--- Aim of the exercise ---
Reproduce the records below word for word, starting with the line that contains "- column: Tournament" and going on through the line that contains "Sep 16 | Location: West". Leave the pictures out.

--- Records provided ---
* * * *

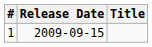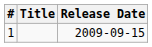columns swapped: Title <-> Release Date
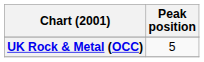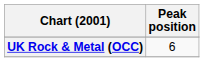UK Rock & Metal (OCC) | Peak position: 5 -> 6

* * * *

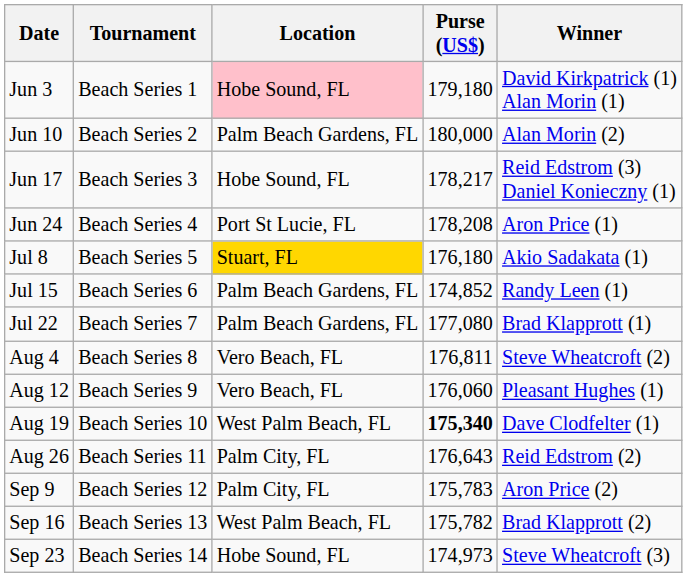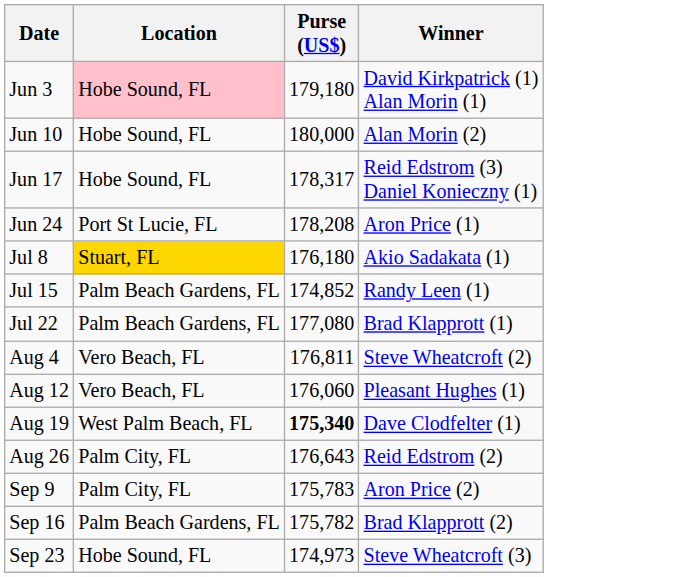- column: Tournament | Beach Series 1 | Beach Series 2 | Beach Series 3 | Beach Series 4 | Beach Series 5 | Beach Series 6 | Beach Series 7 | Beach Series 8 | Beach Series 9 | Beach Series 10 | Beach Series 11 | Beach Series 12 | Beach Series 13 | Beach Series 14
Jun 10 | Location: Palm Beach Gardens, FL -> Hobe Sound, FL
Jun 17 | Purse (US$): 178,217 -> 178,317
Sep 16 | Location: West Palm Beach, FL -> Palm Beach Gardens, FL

* * * *

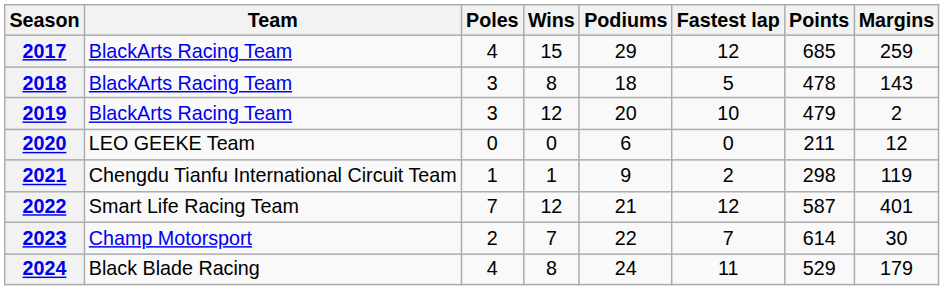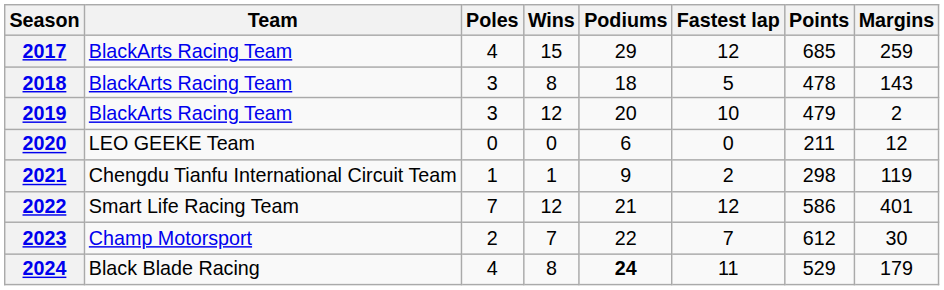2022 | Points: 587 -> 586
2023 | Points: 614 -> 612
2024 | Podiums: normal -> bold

* * * *

--- Task output ---
- column: Tournament | Beach Series 1 | Beach Series 2 | Beach Series 3 | Beach Series 4 | Beach Series 5 | Beach Series 6 | Beach Series 7 | Beach Series 8 | Beach Series 9 | Beach Series 10 | Beach Series 11 | Beach Series 12 | Beach Series 13 | Beach Series 14
Jun 10 | Location: Palm Beach Gardens, FL -> Hobe Sound, FL
Jun 17 | Purse (US$): 178,217 -> 178,317
Sep 16 | Location: West Palm Beach, FL -> Palm Beach Gardens, FL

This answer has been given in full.